# what does a 4 pound rabbit look like?



## SquashNut (Sep 25, 2005)

I know this sounds crazy, but what does a 4 pound rabbit look like. does anyone have a picture of one.Maybe in a wire cage. You could tell me how big the cage is so I could get some idea on the size of the rabbit.
i would take one to the store to have it weighed but I think the manager would have a problem.


----------



## Somerhill (Dec 13, 2005)

SquashNut said:


> I know this sounds crazy, but what does a 4 pound rabbit look like. does anyone have a picture of one.Maybe in a wire cage. You could tell me how big the cage is so I could get some idea on the size of the rabbit.
> i would take one to the store to have it weighed but I think the manager would have a problem.
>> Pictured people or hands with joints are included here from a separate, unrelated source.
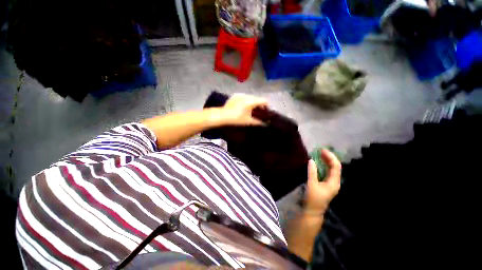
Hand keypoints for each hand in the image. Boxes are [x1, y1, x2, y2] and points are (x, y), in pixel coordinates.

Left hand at [222, 94, 267, 125]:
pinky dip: (246, 100)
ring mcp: (240, 94)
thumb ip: (258, 122)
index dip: (266, 106)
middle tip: (259, 111)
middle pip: (257, 98)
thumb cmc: (237, 119)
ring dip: (253, 102)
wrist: (223, 115)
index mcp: (251, 101)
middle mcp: (247, 96)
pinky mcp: (235, 95)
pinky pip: (244, 97)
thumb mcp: (248, 121)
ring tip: (251, 109)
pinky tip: (243, 106)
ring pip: (250, 97)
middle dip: (259, 104)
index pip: (263, 101)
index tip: (266, 111)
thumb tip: (264, 123)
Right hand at [304, 149, 341, 213]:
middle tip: (320, 151)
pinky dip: (324, 166)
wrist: (313, 211)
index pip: (336, 166)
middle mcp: (335, 182)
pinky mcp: (327, 184)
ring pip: (332, 169)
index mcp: (334, 182)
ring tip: (320, 154)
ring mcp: (331, 183)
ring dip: (327, 161)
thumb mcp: (312, 184)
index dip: (330, 157)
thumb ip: (312, 172)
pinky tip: (319, 162)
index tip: (322, 150)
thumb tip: (311, 160)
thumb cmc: (313, 198)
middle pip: (335, 167)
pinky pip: (328, 172)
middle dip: (329, 158)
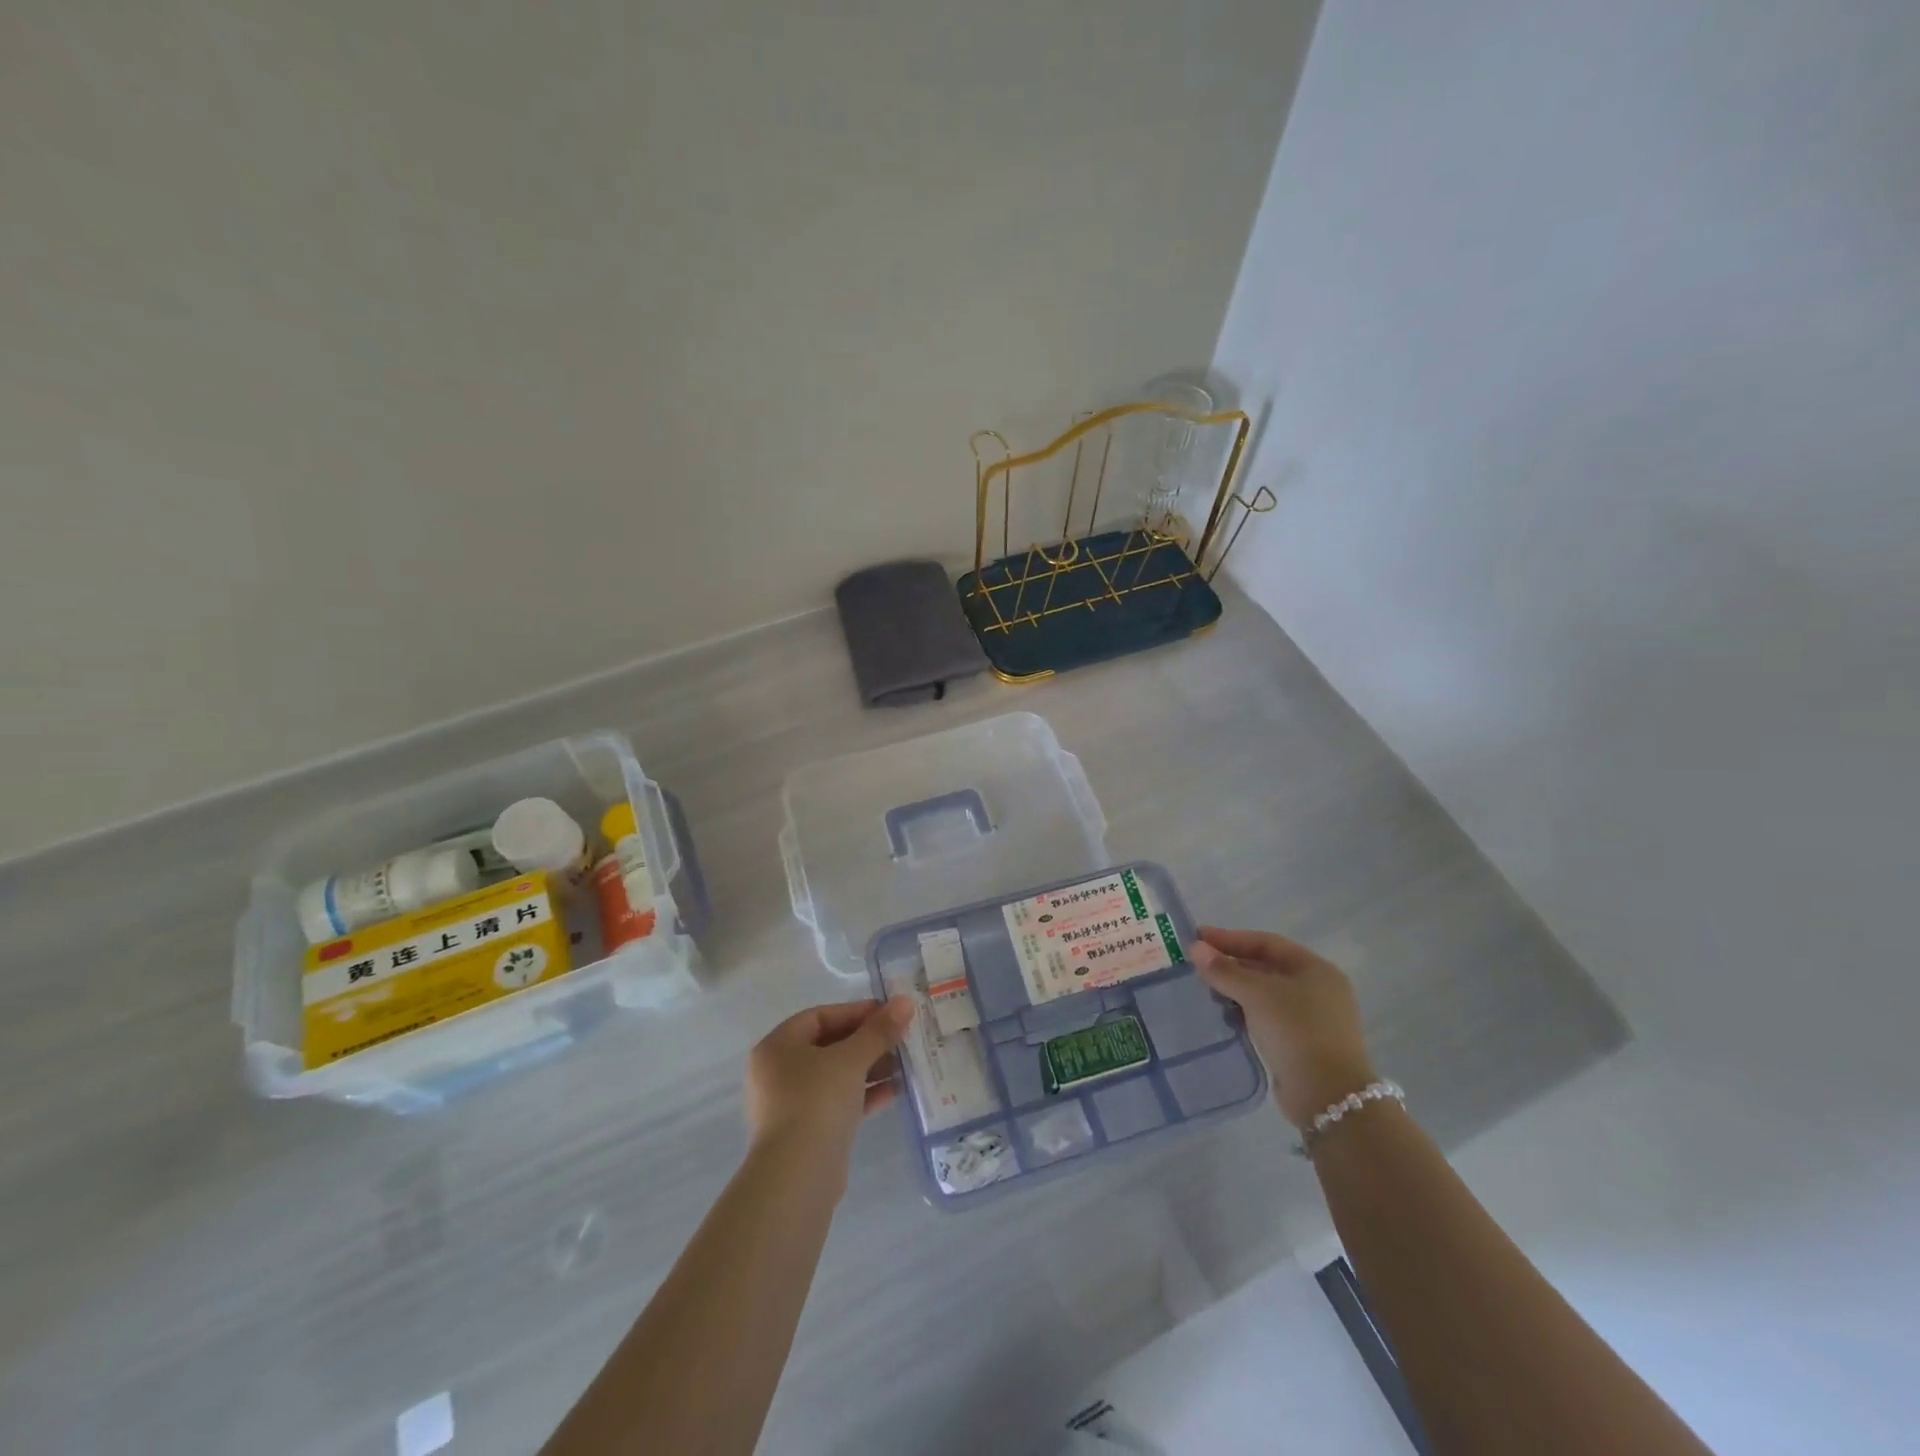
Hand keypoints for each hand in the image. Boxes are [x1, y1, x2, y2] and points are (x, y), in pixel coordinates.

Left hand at [745, 996, 915, 1160]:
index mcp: (777, 1047)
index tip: (889, 1013)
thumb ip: (879, 1030)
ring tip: (904, 1065)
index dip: (856, 1012)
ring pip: (835, 1076)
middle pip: (829, 1045)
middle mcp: (778, 1072)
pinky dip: (863, 1094)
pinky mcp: (806, 1132)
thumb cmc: (817, 1102)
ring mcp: (790, 1104)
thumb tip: (905, 1002)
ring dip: (869, 1068)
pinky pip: (837, 1102)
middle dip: (867, 1042)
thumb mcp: (851, 1059)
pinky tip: (894, 1092)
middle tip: (900, 1039)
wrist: (798, 1177)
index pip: (820, 1016)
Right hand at [1190, 926, 1377, 1128]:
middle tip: (1196, 965)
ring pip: (1265, 995)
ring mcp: (1312, 1019)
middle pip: (1267, 967)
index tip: (1197, 938)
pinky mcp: (1302, 1045)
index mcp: (1315, 969)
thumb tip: (1195, 948)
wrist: (1328, 1096)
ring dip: (1236, 990)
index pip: (1266, 943)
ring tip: (1205, 990)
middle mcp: (1318, 990)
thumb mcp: (1257, 994)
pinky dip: (1245, 1012)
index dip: (1230, 938)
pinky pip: (1267, 1018)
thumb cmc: (1296, 1031)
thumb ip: (1224, 970)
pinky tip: (1224, 1016)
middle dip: (1231, 964)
I bet the store owner would sell you 2 somethings that weighs 4# each. Then go home and make a teeter-totter from something and find the balancing point. Now replace one of the 4# items with the rabbit. If it balances, the bun is 4#. If not, depending on if the bun goes up or down, you can tell if its heavier or lighter. 
Now is that crazy, or what???  
Lisa at Somerhill
www.somerhillfarm.com


----------



## Clifford (Aug 14, 2004)

Before I got a proper scale, I used a Normark Fish scale. It is digital, and runs off of a 9 volt battery and is small enough to fit into a tackle box. Weighs up to 15 lbs. Actually, thats what we weighed our 3rd and 4th child with when they were born here at home (wrapped them in a towel to weigh, then subtracted the weight of the towel).


----------



## Terry W (Mar 10, 2006)

Clifford said:


> Before I got a proper scale, I used a Normark Fish scale. It is digital, and runs off of a 9 volt battery and is small enough to fit into a tackle box. Weighs up to 15 lbs. Actually, thats what we weighed our 3rd and 4th child with when they were born here at home (wrapped them in a towel to weigh, then subtracted the weight of the towel).


 Gee- a fish scale is how my mother-in-law's sibling got weighed in the wilds of Alaska!!!

I think a 4 pound rabbit would be approximately the size of a cantelope--

( I said size, not weight)

Terry


----------



## turtlehead (Jul 22, 2005)

Our bathroom scale is digital and while it is not sensitive enough to small weights to put a rabbit on it and see if it weighs four pounds, I *can* weigh myself, then weigh myself holding a rabbit and subtract the difference.

This is how I weigh my garden produce. It's close enough for a general idea. Supposedly to the tenth of a pound.


----------